The directory path save and read the hdf5 dataframe.

Returns:
df_definitions : pandas.DataFrame
class imhr.Webgazer.raw(is_library=False)[source]

Bases: object

processing summary data for output

Methods

download(self, l_exp, log_path, save_path, …) Download raw data for use in analysis.
library(self) Check if required libraries are available.
download(self, l_exp, log_path, save_path, hostname, username, password)[source]

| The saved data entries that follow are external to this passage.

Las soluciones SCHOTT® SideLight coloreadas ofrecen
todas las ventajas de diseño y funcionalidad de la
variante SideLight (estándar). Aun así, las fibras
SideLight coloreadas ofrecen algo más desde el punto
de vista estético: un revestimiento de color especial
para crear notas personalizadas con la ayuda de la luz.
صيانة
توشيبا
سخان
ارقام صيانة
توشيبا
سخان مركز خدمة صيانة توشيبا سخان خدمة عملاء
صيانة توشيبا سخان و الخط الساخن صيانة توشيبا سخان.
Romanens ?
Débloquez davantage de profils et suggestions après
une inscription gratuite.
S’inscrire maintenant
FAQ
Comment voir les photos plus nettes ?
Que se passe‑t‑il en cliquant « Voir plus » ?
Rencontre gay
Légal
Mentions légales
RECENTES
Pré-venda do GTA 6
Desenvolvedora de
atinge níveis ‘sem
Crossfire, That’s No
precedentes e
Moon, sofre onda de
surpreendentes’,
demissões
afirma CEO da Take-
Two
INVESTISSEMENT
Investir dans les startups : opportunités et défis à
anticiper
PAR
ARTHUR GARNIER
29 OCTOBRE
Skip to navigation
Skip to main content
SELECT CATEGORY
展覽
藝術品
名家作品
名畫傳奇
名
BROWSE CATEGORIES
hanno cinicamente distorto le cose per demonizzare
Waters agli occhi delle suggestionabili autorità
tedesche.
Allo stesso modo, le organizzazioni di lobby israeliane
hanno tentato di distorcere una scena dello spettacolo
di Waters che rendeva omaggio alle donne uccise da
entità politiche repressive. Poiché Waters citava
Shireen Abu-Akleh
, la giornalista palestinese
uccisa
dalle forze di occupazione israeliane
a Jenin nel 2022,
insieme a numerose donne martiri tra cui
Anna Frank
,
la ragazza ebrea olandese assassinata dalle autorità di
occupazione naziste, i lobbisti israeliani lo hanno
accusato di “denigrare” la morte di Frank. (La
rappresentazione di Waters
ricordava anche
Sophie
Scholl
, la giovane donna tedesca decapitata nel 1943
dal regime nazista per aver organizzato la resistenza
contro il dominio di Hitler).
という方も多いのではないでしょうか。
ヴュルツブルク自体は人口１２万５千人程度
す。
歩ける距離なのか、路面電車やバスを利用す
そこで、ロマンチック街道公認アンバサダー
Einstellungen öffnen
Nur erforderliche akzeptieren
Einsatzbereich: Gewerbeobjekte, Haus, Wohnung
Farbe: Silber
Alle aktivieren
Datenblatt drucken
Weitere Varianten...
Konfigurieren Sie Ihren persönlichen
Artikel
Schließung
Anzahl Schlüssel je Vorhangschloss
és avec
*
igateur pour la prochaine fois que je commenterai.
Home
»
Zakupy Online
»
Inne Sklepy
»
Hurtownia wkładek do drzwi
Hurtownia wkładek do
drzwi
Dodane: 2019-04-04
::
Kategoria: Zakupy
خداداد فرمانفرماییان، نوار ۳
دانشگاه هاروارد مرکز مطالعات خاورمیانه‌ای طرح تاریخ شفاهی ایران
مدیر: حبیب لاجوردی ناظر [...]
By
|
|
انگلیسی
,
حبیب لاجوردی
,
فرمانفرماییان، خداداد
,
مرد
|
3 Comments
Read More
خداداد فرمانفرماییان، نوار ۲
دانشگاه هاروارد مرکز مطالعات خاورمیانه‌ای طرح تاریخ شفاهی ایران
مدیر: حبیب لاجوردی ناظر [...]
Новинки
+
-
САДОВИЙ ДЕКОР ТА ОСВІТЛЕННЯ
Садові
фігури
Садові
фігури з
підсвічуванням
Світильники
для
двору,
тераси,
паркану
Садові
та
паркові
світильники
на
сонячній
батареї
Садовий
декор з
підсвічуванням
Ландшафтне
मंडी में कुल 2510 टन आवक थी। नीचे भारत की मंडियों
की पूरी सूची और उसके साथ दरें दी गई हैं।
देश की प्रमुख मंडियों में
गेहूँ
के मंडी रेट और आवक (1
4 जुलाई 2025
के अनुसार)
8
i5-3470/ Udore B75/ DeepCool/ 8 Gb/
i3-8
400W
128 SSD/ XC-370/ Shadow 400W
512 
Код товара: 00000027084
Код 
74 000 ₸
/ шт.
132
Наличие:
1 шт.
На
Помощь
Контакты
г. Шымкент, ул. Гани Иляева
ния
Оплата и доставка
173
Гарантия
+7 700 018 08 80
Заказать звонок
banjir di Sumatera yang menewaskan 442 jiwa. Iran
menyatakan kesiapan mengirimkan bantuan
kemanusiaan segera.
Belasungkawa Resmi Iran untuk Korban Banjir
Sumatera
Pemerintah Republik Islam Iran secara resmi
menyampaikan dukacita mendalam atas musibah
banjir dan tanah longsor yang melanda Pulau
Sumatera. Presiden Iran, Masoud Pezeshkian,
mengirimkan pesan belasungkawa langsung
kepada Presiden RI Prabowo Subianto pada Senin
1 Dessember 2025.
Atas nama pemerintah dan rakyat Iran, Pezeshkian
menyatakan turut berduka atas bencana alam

Download raw data for use in analysis.

Parameters:
l_exp : str

The list of experiments to pull data from.

log_path : str

The directory path to save the log of participant data downloaded.

save_path : str

The directory path to save paticipant data.

hostname : str

SSH hostname.

username : str

SSH username.

password : str

SSH password.

library(self)[source]

Check if required libraries are available.

class imhr.Webgazer.redcap[source]

Bases: object

Downloading data from REDCap.

Methods

cesd(path, filename, token, url, report_id) Download CES-D data for use in analysis.
demographics(path, filename, token, url, …) Download demographics data for use in analysis.
mmpi(path, filename, token, url, report_id) Download MMPI data for use in analysis.
classmethod cesd(path, filename, token, url, report_id)[source]

Download CES-D data for use in analysis.

Parameters:
path : str

Path to save data.

token : str

API token to REDCap project.

url : str

API URL to REDCap server.

report_id : int

Name of report to export.

payload : dict or None

Parameters for type of download from REDCap.

classmethod demographics(path, filename, token, url, report_id, payload=None)[source]

Download demographics data for use in analysis.

Parameters:
path : str

Path to save data.

token : str

API token to REDCap project.

url : str

API URL to REDCap server.

report_id : int

Name of report to export.

payload : dict or None

Parameters for type of download from REDCap.

Notes

color = [‘Light Gray’, ‘Gray’, ‘Light Blue’, ‘Blue’ ‘Violet’, ‘Blue-Green’, ‘Green’, ‘Amber’,
‘Hazel’, ‘Light Brown’, ‘Dark Brown’, ‘Black’, ‘Other’]
classmethod mmpi(path, filename, token, url, report_id, payload=None)[source]

Download MMPI data for use in analysis.

Parameters:
path : str

Path to save data.

token : str

API token to REDCap project.

url : str

API URL to REDCap server.

report_id : int

Name of report to export.

payload : dict or None

Parameters for type of download from REDCap.